[Text]

====

What motor combination would you recommend then, i have been searching already available kits and anything above 50kw motor size with a controller seems to be in the 5-8k range new, so i figured if i can find an electric motor combination already available used from a production car i can maybe save some dough and use something already designed for street driving.. 

based on my understandings, the Leaf motor and controller combined is under 210lbs stacked outputing 80kw and takes up just slightly more room than a current production sport bike engine, guy over on locostusa posted weight of a 2008 CBR1000rr engine setup, the motor, radiator, hoses, ecu, wiring all weighted in at 249.2lbs.

Also from googling, the reason i brought up the leaf engine is people have claimed to be able to run the motor simplified by resisting out the sensors not needed to remove the safety interlocks..


----------



## Sunking (Aug 10, 2009)

storx said:


> What motor combination would you recommend then, i have been searching already available kits and anything above 50kw motor size with a controller seems to be in the 5-8k range new, so i figured if i can find an electric motor combination already available used from a production car i can maybe save some dough and use something already designed for street driving..

====

(Records from a dataset)
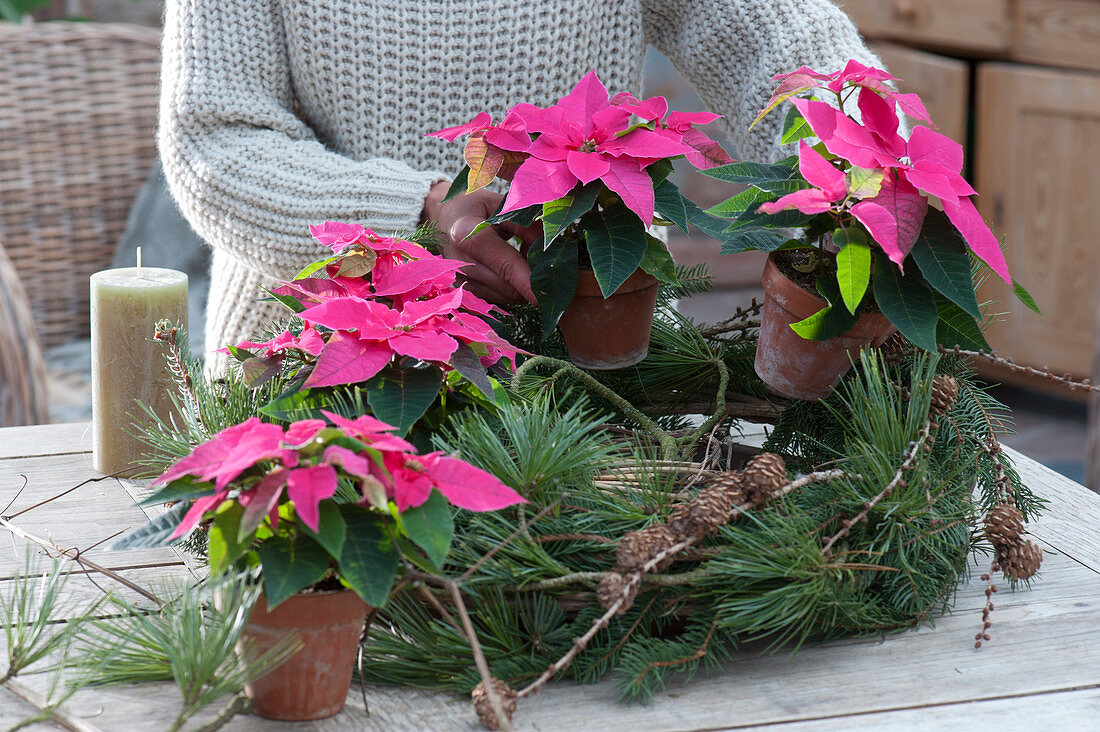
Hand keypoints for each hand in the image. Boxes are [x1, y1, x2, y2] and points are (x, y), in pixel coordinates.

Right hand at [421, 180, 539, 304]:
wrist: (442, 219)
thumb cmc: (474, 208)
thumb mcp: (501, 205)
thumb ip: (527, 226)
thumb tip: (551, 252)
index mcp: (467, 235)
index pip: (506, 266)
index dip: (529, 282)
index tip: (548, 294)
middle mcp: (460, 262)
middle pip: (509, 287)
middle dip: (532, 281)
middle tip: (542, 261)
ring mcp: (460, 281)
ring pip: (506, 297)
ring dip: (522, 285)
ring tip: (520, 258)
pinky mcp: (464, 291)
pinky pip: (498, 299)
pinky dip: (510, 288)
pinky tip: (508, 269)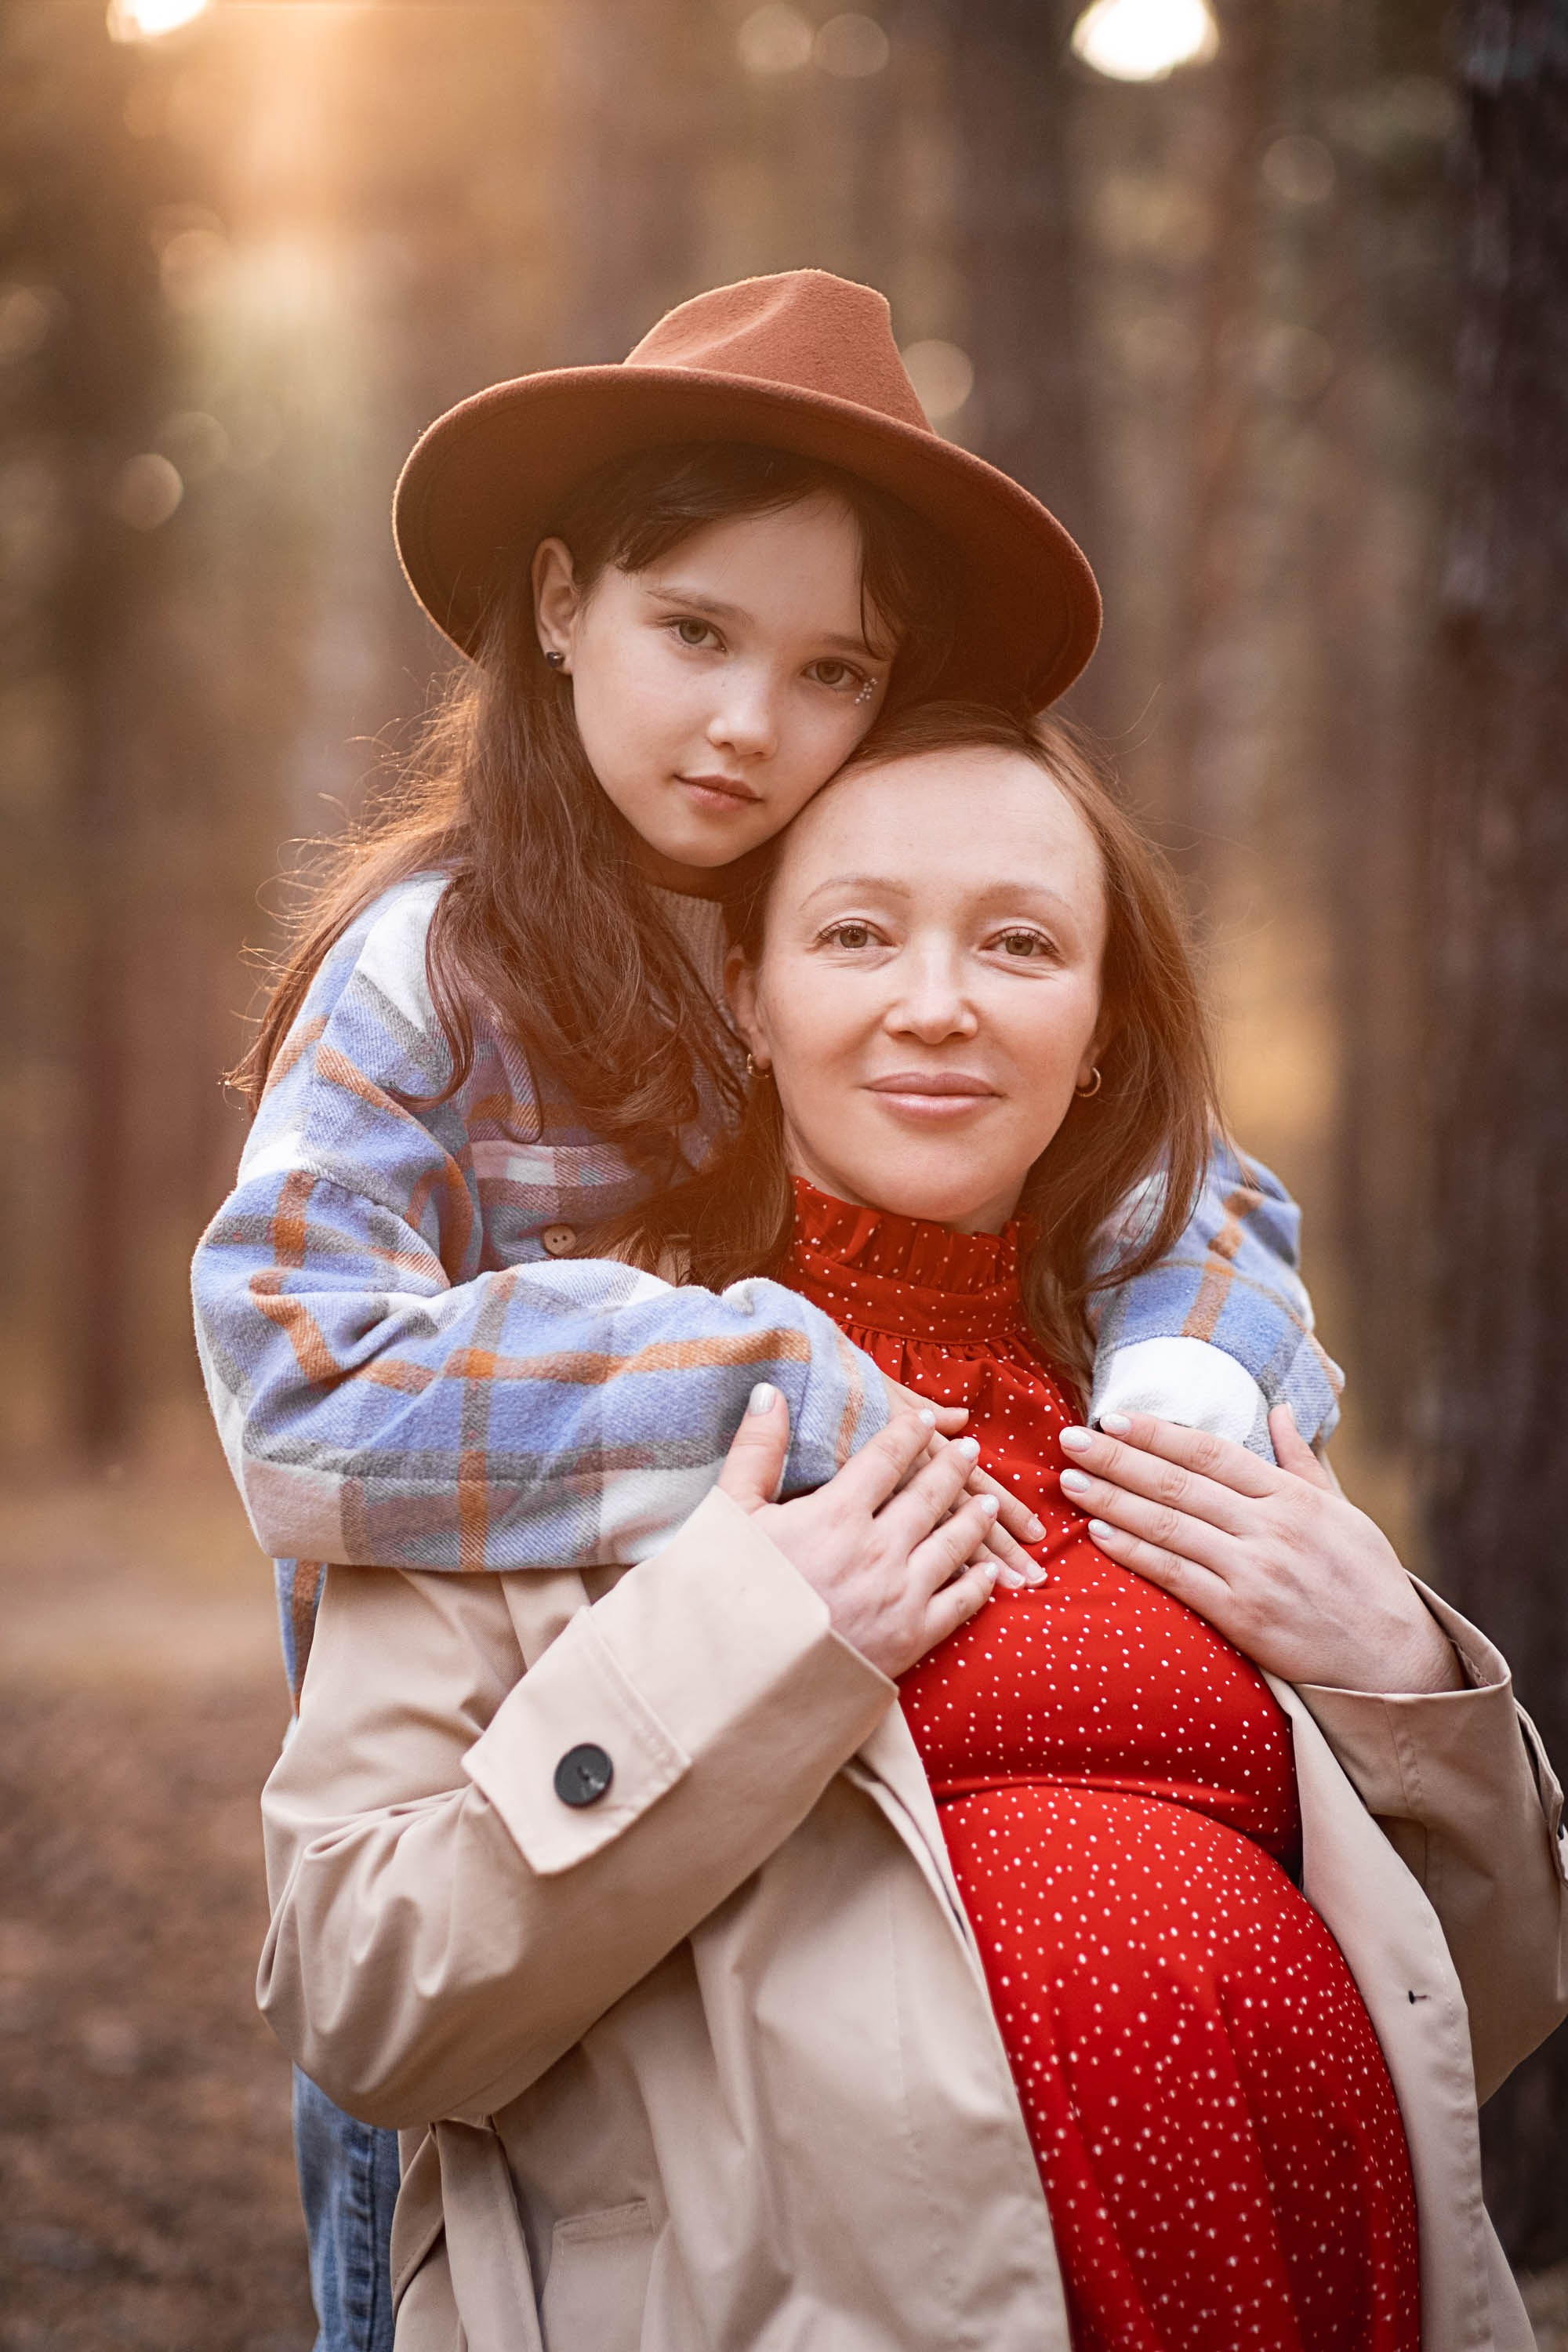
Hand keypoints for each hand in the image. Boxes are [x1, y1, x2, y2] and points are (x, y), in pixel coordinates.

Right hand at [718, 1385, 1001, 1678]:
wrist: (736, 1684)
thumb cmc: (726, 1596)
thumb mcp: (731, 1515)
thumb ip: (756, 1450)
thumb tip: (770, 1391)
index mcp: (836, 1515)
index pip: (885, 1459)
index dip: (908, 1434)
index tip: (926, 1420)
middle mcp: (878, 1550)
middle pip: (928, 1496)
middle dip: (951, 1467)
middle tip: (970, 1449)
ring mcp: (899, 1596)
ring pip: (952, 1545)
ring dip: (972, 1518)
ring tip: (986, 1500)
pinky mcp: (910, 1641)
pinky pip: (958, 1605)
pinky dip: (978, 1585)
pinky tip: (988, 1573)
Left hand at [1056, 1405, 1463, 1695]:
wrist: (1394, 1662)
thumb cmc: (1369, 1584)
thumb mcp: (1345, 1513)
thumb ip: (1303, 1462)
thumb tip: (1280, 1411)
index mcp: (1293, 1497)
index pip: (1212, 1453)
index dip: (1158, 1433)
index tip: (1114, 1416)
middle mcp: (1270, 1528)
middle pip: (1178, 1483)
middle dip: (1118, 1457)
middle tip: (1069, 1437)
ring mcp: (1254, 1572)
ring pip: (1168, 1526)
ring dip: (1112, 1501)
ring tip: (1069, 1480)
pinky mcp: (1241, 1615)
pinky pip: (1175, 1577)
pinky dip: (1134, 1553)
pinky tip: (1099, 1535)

====

[What to work on]
(1) Can you retype the forum thread, starting with "Also from googling, the" and going on through "(Aug 10, 2009)"?
(2) Which parts does the forum thread list as weighed together in the 2008 CBR1000rr engine setup?

[Responses to the exercise]
(1)
Also from googling, the reason i brought up the leaf engine is people have claimed to be able to run the motor simplified by resisting out the sensors not needed to remove the safety interlocks..


----------



## Sunking (Aug 10, 2009)

(2) motor, radiator, hoses, ecu, wiring